Opdrachten -
A. Noem alle groepen met wie Balkenende volgens het gesprek met de minister-president in Nigeria en Mali gesprekken heeft gehad.
B. Citeer uit het gesprek met de minister-president letterlijk het stuk vanaf "Vooral was bijzonder" tot en met "je echt raakt.".
C. Schrijf een vervolg op het gesprek met de minister-president, aansluitend op de laatste zin van de tekst.
::: Studietekst
1red16048
07-10-2005, NOS, Gesprek met de minister-president, N.2, 18.40 uur
MINISTER-PRESIDENT BALKENENDE, NA AFLOOP VAN DE WEKELIJKSE MINISTERRAAD,
OVER ZIJN BEZOEK AAN NIGERIA EN MALI EN OVER DE UITLATINGEN VAN MINISTER
BOT INZAKE DE OORLOG IN IRAK
- BEZOEK NIGERIA EN MALI -
KARHOF:
Het was een buitenlandweek voor u. Vanwege de uitspraken van de heer Bot en
u was zelf ook in het buitenland. U was deze week in Afrika, Nigeria en
Mali. U reist veel als premier, maar was dit nog bijzonder voor u?
BALKENENDE:
Ja, het was heel bijzonder. Ik heb natuurlijk gesprekken gehad met de
presidenten van beide landen, met de premiers, met politici, maar ook met
organisaties die zich bezighouden met mensenrechten. Organisaties voor
civil society, mensen uit het bedrijfsleven. Dan heb je het over zaken als
corruptie in Nigeria, de strijd tegen corruptie, waar men tegenop loopt.
Vooral was bijzonder het bezoek aan het medisch centrum voor lepra en
tuberculose. Het bezoek aan een school met 2.700 leerlingen in Mali. Een
gezondheidscentrum. Er zijn twee dingen. Het ene is natuurlijk
hartverscheurend, armoede, de problemen. Maar tegelijkertijd ook de tekenen
van hoop. Hoop voor de toekomst. Bijvoorbeeld in het onderwijs zie je
gelukkig in een land als Mali, dat heel veel problemen kent, dat er veel
meer leerlingen op school komen. Dat is mooi. De gezondheidszorg waar heel
veel mensen gebruik van gaan maken. Dat vind ik goede dingen. Dat neemt de
problemen niet weg. Ik vind het ook een aansporing, ook voor een land als
Nederland, om ons te blijven inzetten voor ontwikkelingssamenwerking en de
strijd tegen onderontwikkeling. Dat is de les die je daar trekt. Iets dat
je echt raakt.
::::::
::: Items
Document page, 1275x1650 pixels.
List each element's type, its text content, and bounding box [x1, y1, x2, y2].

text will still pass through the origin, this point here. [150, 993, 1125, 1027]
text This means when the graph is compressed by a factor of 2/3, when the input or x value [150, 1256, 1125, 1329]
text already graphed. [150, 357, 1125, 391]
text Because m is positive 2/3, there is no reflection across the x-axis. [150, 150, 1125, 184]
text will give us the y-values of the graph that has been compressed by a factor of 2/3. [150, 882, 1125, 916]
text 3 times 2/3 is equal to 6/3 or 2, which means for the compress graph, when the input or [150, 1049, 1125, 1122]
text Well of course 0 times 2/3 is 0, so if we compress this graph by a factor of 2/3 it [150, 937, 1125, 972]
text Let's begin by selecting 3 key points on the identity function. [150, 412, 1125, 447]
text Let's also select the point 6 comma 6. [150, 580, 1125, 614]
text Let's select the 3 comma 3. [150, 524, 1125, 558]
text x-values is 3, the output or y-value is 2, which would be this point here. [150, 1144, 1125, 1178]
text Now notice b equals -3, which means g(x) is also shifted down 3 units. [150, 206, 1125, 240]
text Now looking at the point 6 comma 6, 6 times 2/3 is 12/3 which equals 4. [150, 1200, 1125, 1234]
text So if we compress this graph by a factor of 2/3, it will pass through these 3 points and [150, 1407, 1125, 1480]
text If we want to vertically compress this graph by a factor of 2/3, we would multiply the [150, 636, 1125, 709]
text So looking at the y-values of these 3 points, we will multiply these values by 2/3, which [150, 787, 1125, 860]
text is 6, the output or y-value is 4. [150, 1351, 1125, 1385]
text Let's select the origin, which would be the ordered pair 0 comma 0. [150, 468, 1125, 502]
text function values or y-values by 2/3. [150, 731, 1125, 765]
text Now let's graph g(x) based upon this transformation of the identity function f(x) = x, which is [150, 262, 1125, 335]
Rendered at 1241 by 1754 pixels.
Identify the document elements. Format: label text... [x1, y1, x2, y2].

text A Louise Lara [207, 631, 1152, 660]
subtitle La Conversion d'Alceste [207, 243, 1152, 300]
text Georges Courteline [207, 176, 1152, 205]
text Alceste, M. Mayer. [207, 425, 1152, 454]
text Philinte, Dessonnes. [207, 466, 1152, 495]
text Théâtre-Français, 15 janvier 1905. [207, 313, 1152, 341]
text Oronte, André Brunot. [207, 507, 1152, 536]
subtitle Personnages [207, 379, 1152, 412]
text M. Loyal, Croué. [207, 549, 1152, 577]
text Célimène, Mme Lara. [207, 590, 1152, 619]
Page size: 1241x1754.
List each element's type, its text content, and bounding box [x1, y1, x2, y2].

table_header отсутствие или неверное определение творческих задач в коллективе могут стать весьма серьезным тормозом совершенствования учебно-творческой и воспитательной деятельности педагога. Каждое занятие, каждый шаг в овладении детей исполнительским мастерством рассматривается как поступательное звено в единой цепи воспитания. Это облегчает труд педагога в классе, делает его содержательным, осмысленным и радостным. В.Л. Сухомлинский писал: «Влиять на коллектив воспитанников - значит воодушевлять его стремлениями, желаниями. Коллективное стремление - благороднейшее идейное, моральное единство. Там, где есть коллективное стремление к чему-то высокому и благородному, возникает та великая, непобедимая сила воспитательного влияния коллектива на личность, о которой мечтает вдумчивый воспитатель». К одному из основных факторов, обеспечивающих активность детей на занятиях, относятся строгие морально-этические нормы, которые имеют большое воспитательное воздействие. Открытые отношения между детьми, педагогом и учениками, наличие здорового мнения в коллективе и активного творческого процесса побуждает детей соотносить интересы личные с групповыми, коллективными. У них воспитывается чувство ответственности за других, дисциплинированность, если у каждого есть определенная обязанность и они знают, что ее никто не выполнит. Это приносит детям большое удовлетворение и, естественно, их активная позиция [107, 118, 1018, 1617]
::::::
Antwoorden per opdracht -
A.
- de presidenten van beide landen
- de premiers
- politici
- organisaties die zich bezighouden met mensenrechten
- organisaties voor civil society
- mensen uit het bedrijfsleven

B.
Vooral was bijzonder het bezoek aan het medisch centrum voor lepra en
tuberculose. Het bezoek aan een school met 2.700 leerlingen in Mali. Een
gezondheidscentrum. Er zijn twee dingen. Het ene is natuurlijk
hartverscheurend, armoede, de problemen. Maar tegelijkertijd ook de tekenen
van hoop. Hoop voor de toekomst. Bijvoorbeeld in het onderwijs zie je
gelukkig in een land als Mali, dat heel veel problemen kent, dat er veel
meer leerlingen op school komen. Dat is mooi. De gezondheidszorg waar heel
veel mensen gebruik van gaan maken. Dat vind ik goede dingen. Dat neemt de
problemen niet weg. Ik vind het ook een aansporing, ook voor een land als
Nederland, om ons te blijven inzetten voor ontwikkelingssamenwerking en de
strijd tegen onderontwikkeling. Dat is de les die je daar trekt. Iets dat
je echt raakt.

C.
KARHOF:
U wordt met uw neus op de grote problemen geduwd.
BALKENENDE:
In die landen gaat het echt om leven en overleven. Dat is soms moeilijk. Ik
heb gesproken met mensen die zich bezighouden met de voedselzekerheid in
een land als Mali. Als je dan verhalen hoort dat gezinnen soms acht, negen
maanden. dan weet men het vol te houden, maar dan komt die droge periode in
april en mei en dan is er eigenlijk geen voeding genoeg voor gezinnen met
kinderen. Dan moeten bijvoorbeeld sommige kinderen naar de steden gaan. Dat
soort dingen hoor je en die raken je diep.
- IRAK -
KARHOF:
U zat maar net in het vliegtuig terug en u werd meteen geconfronteerd met
de Nederlandse politieke realiteit. Minister Bot van Buitenlandse Zaken had
gezegd dat het misschien niet zo verstandig was om de Irak-invasie te
beginnen. Schrok u toen u dat hoorde, of dacht u: dit is een typisch
Nederlands relletje?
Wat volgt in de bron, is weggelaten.